**What to work on:** Report each line in the rows below that contains the string "mail", copying every such line in full.

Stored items
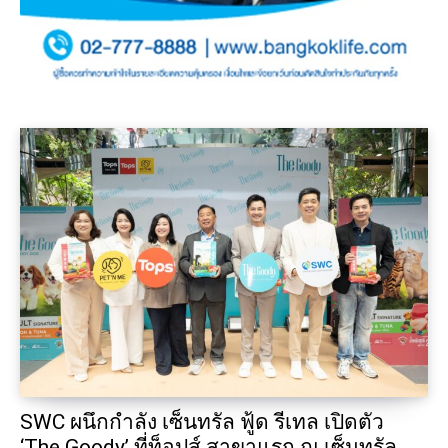
SWC ผนึกกำลัง เซ็นทรัล ฟู้ด รีเทล เปิดตัว
‘The Goody’ ที่ท็อปส์ สาขาแรก ณ เซ็นทรัล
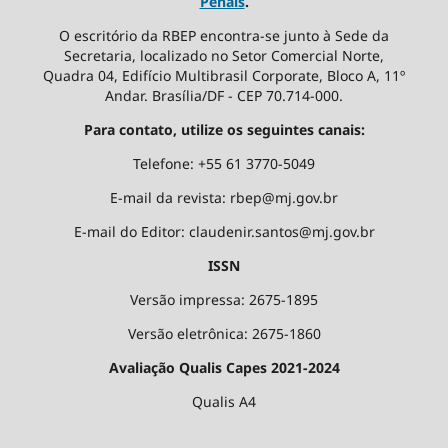
Penais
.
O escritório da RBEP encontra-se junto à Sede da
Secretaria, localizado no Setor Comercial Norte,
Quadra 04, Edifício Multibrasil Corporate, Bloco A, 11º
Andar. Brasília/DF - CEP 70.714-000.
Para contato, utilize os seguintes canais:
Telefone: +55 61 3770-5049
E-mail da revista: rbep@mj.gov.br
E-mail do Editor: claudenir.santos@mj.gov.br
ISSN
Versão impressa: 2675-1895
Versão eletrônica: 2675-1860
Avaliação Qualis Capes 2021-2024
Qualis A4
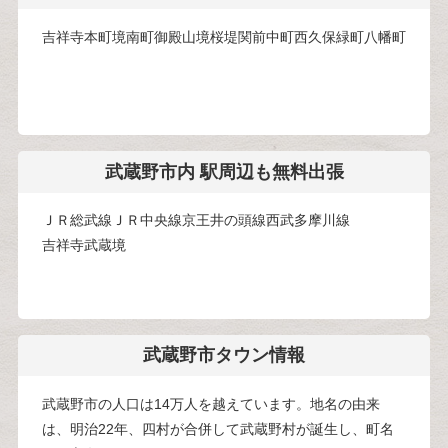
吉祥寺本町
境南町
御殿山
境
桜堤
関前
中町
西久保
緑町
八幡町
武蔵野市内 駅周辺も無料出張
ＪＲ総武線
ＪＲ中央線
京王井の頭線
西武多摩川線
吉祥寺
武蔵境
武蔵野市タウン情報
武蔵野市の人口は14万人を越えています。地名の由来
は、明治22年、四村が合併して武蔵野村が誕生し、町名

**Task output:**
E-mail da revista: rbep@mj.gov.br
E-mail do Editor: claudenir.santos@mj.gov.br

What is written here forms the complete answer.